Regarding My Post on the Prehypertension/Candesartan Trial
I wanted to respond to a comment I received on my post on the prehypertension study published in the New England Journal of Medicine.
while it is true that disease dismongering to further drug companies' economic interests is bad, but look at the merits of the idea. if treating people at risk of developing hypertension reduces that risk, i do not see a problem with that. potentially, it can be life saving for thousands of people, because as we know hypertension is a risk factor for heart disease and stroke. however, it will have to be a personal choice whether or not to take candersartan on the basis of this study.This commenter raised some important points that warrant clarification.
Also, they did not look at 'real' outcomes such as death, heart attacks, etc, because it's just a 2year study, and in a population of young and relatively healthy people, to get a statistically significant result in those outcomes would require many more times the number of participants.
There is a big difference between demonstrating that a therapeutic intervention lowers the likelihood of a true disease state occurring (i.e. hypertension) and demonstrating that such therapy improves outcomes.
Any time you begin treating milder, more benign conditions such as prehypertension, the possibility of a risk-benefit mismatch increases. The risks of the treatment begin to approach (and possibly surpass) the relatively lower risk of adverse consequences arising from the condition being treated. This is why, for example, we don’t currently treat everyone with antihypertensive medications.
Unless a randomized clinical trial later shows that treating all of mankind with blood pressure pills actually improves clinical outcomes, it is unlikely that any guidelines in favor of such treatment are likely to be published.
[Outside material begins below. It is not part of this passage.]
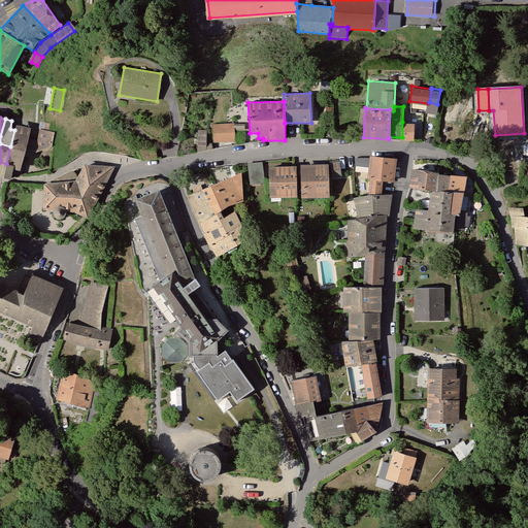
[(39,129),(48,131),(51,124),(40,121),(38,129),(39,129)]
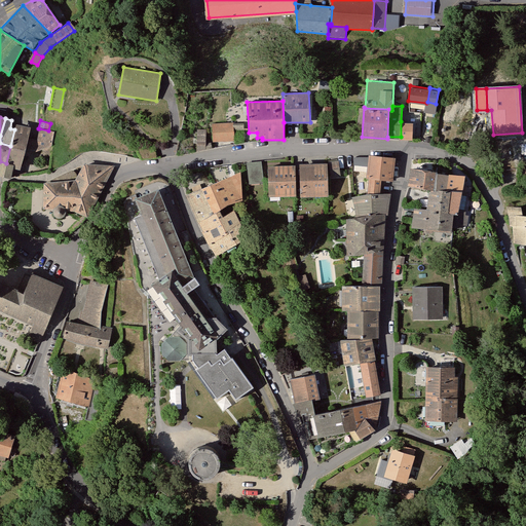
[(412,121),(401,121),(401,137),(401,138),(411,139),(412,121)]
By the way, the study reported a four year (not two year) follow-up and I suspect that outcome data will at some point be analyzed/published in the future. If efficacy is later demonstrated (and even if it isn't) then I believe this information would be noteworthy and worthy of publication in the NEJM.
I would still have preferred that a less expensive, generic drug were tested rather than a drug that costs two dollars a pill. But that isn't the way drug studies are funded now is it?